El doctor Gabriel Palou no podía dejar de establecer la relación y tenerla presente mientras aquella mañana atendía con normalidad a sus obligaciones como Jefe de Servicio de la séptima planta. Con independencia de la noticia que lo había cogido desprevenido, el doctor Palou era particularmente sensible al tema de la muerte. Constituía una humillación permanente, que a pesar de los años de profesión no había logrado neutralizar. Como médico optaba a ojos cerrados por la vida. La defendía encarnizadamente con los medios que le procuraba el ejercicio de la medicina. Su vocación era clarísima desde el día en que presenció, a los siete años, cómo el doctor Mestres Esplà intentaba en vano reanimar a su padre, inconsciente a causa de una angina de pecho.

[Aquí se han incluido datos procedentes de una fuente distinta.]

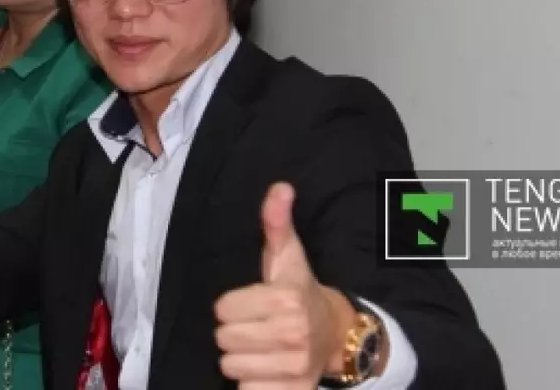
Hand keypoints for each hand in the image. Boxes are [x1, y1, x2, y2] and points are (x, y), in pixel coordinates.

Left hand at [214, 183, 357, 388]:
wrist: (336, 334)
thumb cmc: (300, 292)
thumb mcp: (288, 256)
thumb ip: (277, 222)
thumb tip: (279, 188)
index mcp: (286, 299)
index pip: (223, 308)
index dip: (231, 306)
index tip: (250, 304)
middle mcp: (292, 333)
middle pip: (223, 339)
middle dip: (233, 333)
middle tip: (253, 327)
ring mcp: (293, 366)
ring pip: (231, 367)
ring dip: (239, 360)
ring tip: (258, 348)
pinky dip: (251, 385)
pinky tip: (264, 371)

Desde entonces hasta ahora la práctica continuada le había enseñado a aceptar las derrotas. Eran las reglas que el juego imponía. Pero cuando la muerte rehusaba, el combate cara a cara y saltaba de improviso como una hiena ávida de carroña, entonces el doctor Gabriel Palou se sentía personalmente afectado. Alimentaba la idea peregrina de que convenía rebelarse ante la injusticia que la muerte encarnaba. ¿Cómo se planteaba el reto?

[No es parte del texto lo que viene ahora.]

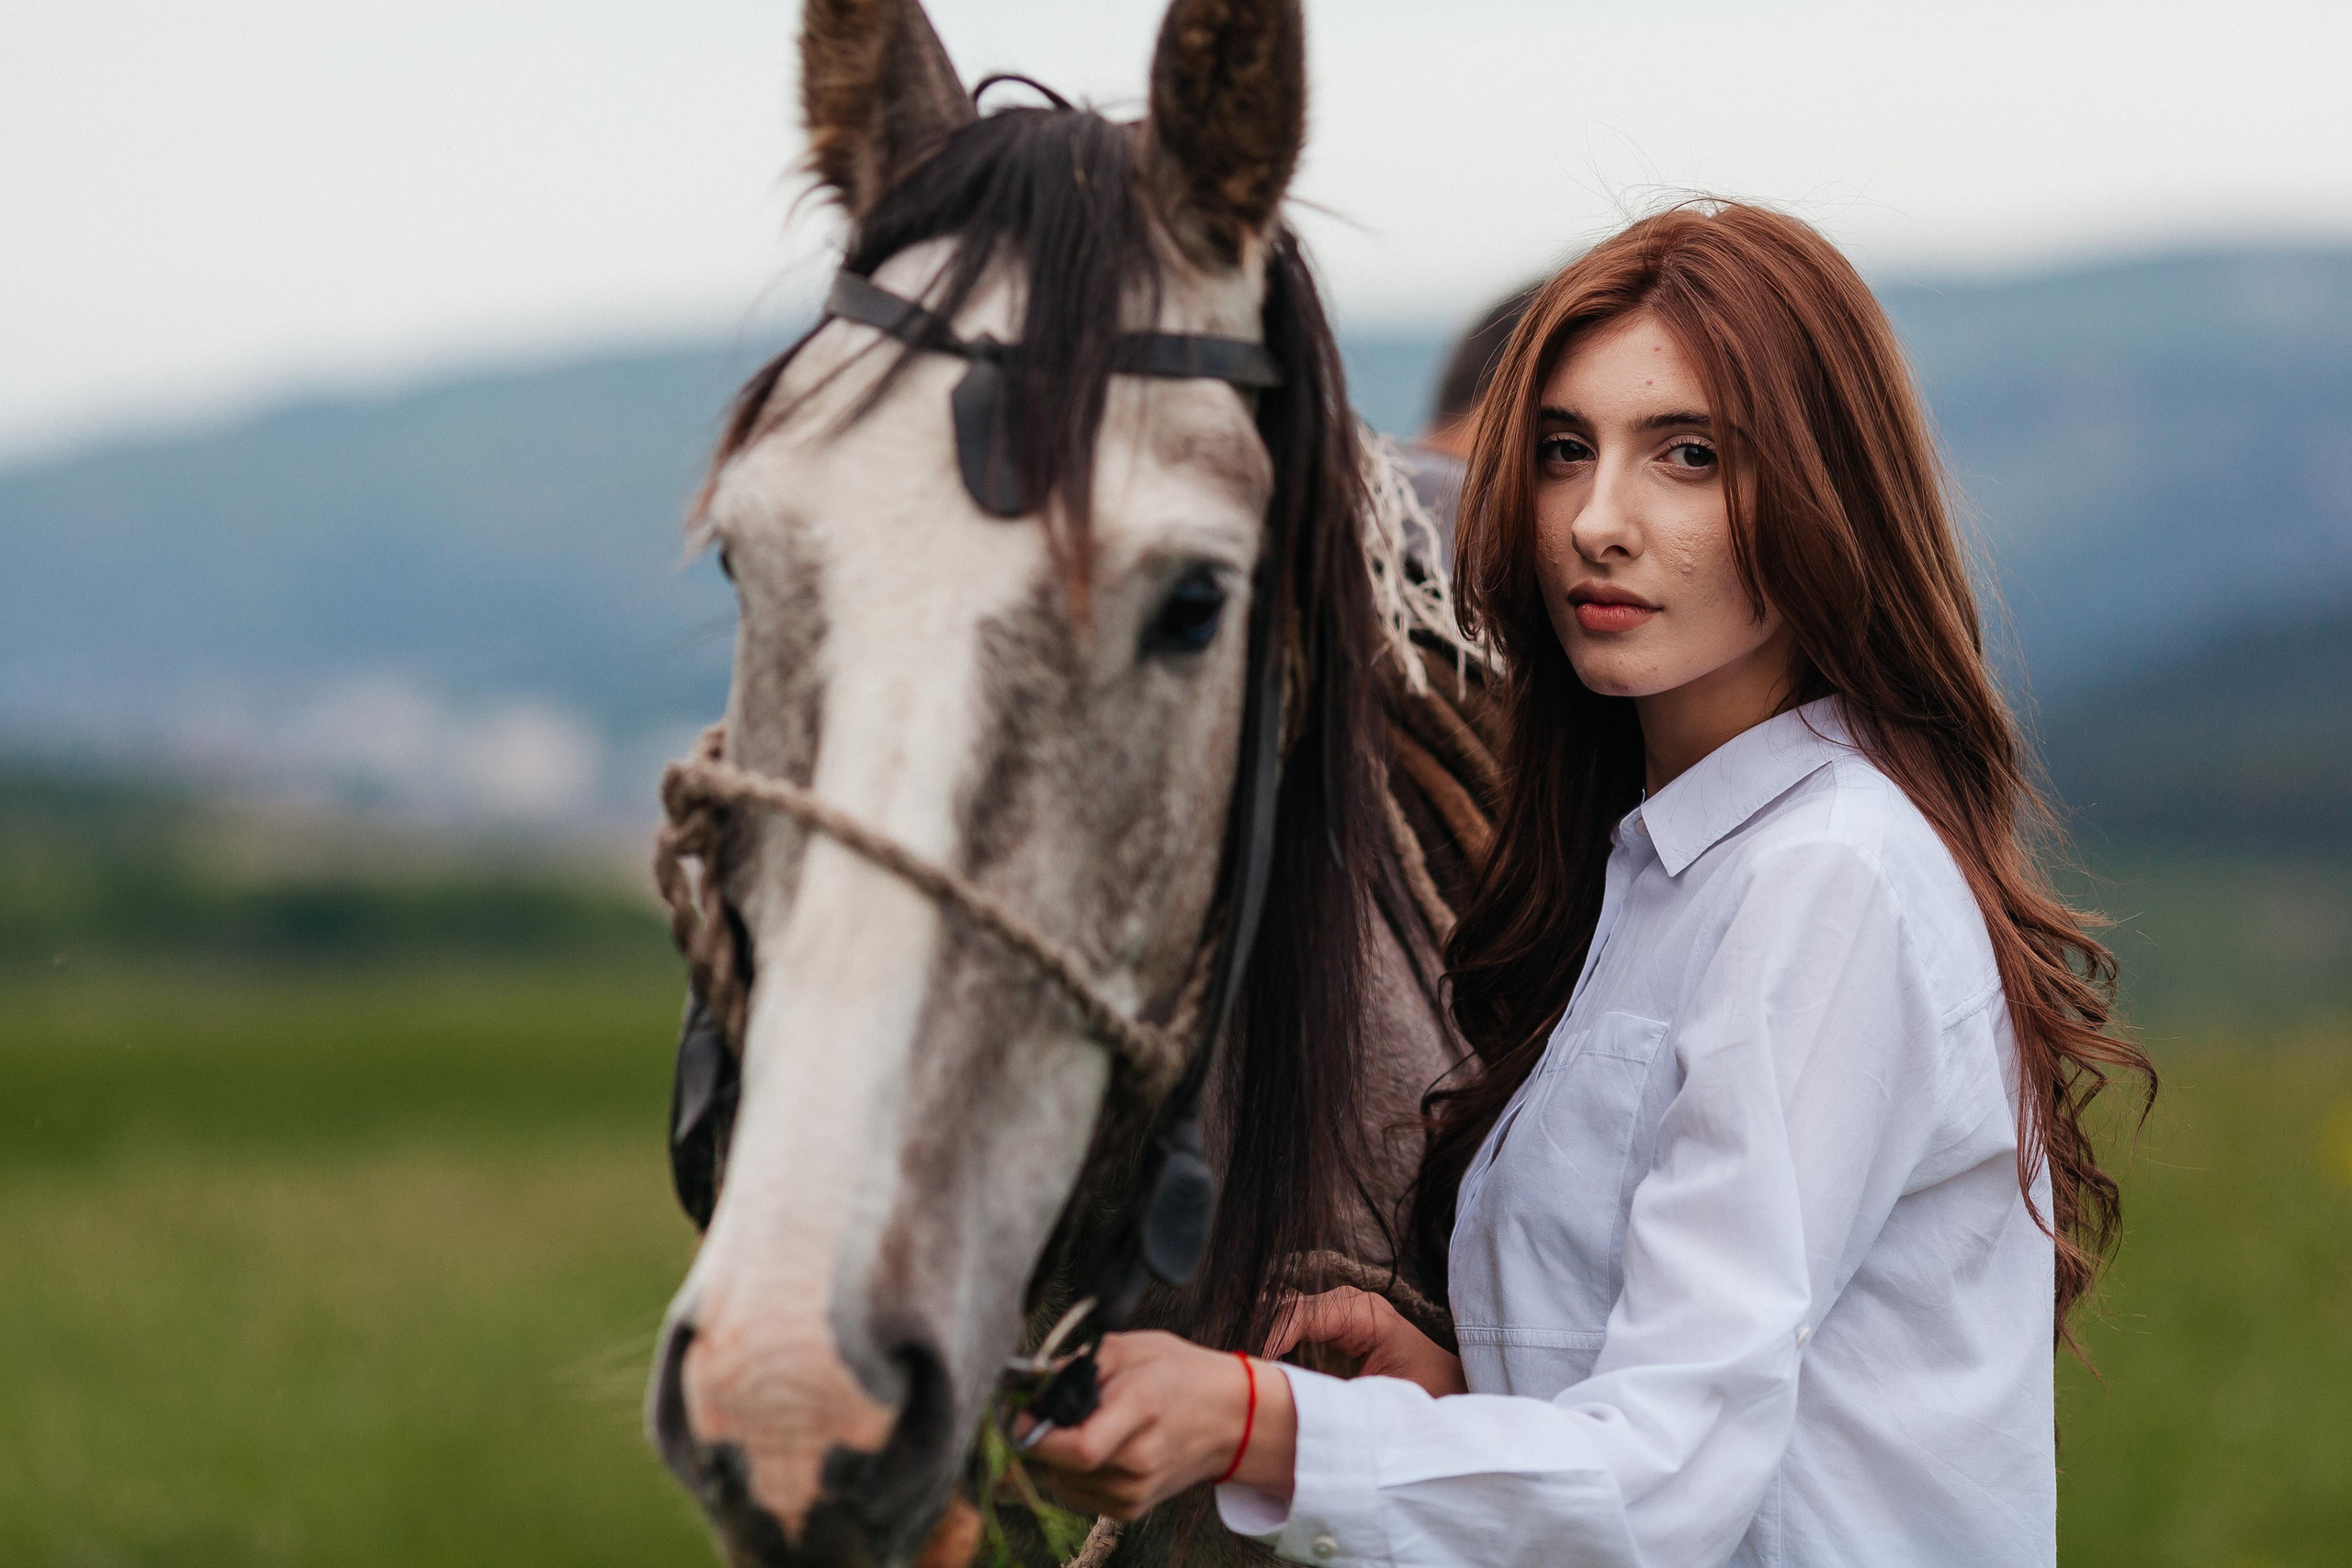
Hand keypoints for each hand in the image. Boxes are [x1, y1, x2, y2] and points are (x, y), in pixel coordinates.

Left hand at [1022, 1332, 1295, 1518]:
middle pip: (1062, 1467)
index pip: (1077, 1448)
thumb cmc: (1180, 1374)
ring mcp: (1137, 1490)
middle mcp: (1140, 1459)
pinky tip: (1097, 1448)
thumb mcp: (1133, 1348)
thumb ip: (1077, 1363)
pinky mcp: (1132, 1510)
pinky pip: (1076, 1496)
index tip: (1024, 1414)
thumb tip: (1030, 1383)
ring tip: (1083, 1428)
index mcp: (1141, 1407)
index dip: (1038, 1435)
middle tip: (1050, 1414)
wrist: (1229, 1419)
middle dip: (1042, 1440)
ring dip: (1056, 1458)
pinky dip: (1072, 1474)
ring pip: (1061, 1484)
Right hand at [1265, 1287, 1465, 1397]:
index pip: (1302, 1314)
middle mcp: (1348, 1303)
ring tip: (1248, 1372)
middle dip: (1262, 1335)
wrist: (1449, 1387)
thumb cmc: (1425, 1390)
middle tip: (1242, 1373)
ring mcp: (1339, 1310)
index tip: (1256, 1371)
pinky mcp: (1333, 1325)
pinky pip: (1294, 1325)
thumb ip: (1338, 1394)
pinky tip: (1264, 1368)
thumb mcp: (1382, 1397)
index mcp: (1364, 1313)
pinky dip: (1276, 1343)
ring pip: (1285, 1312)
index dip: (1272, 1338)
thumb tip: (1291, 1396)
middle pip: (1288, 1307)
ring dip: (1266, 1337)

«Palabras y nada más que palabras —alegaba Eli—. Parece mentira que la teoría de la rebelión la defiendas precisamente tú. Te consta que no hay nada que hacer cuando llega la hora».
Se ahorraba decirle a Eli que, ciertamente, las palabras sin sentido ocultaban el miedo que se derivaba de la impotencia. La muerte lo aterrorizaba y desde hacía quién sabe cuánto no sólo evitaba el tema con Eli, sino que seguía su recomendación de no pensar en ello. Por lo tanto no quería pensar que Claris estuviera muerta. Ni se le ocurrió asistir al sepelio. Se fue convenciendo, a lo largo de todo aquel día, de que el mejor sistema de olvidar la muerte de Claris era intentar no evocar su recuerdo.
Se le ocurrieron abundantes argumentos para apoyar semejante decisión, todos ellos de lo más elemental: la vida proseguía su ritmo inalterable; él se sentía prodigiosamente vivo, sobre todo cuando se contrastaba, si bien transitoriamente, con la negación que llevaba implícita la muerte; disfrutaba de una etapa espléndida en el terreno profesional; aún tenía por delante un futuro que con dedicación y un poco de suerte podía ser magnífico; había creado una familia que no presentaba fisuras, etc. Por otra parte, si en el transcurso de los últimos veintisiete años sólo muy raramente Claris había emergido en su memoria, siempre de manera fugaz y acompañada de un signo de interrogación que apenas lo mantenía unos minutos en suspenso, era absurdo que ahora se atormentase por el hecho de saber que Claris ya no existía.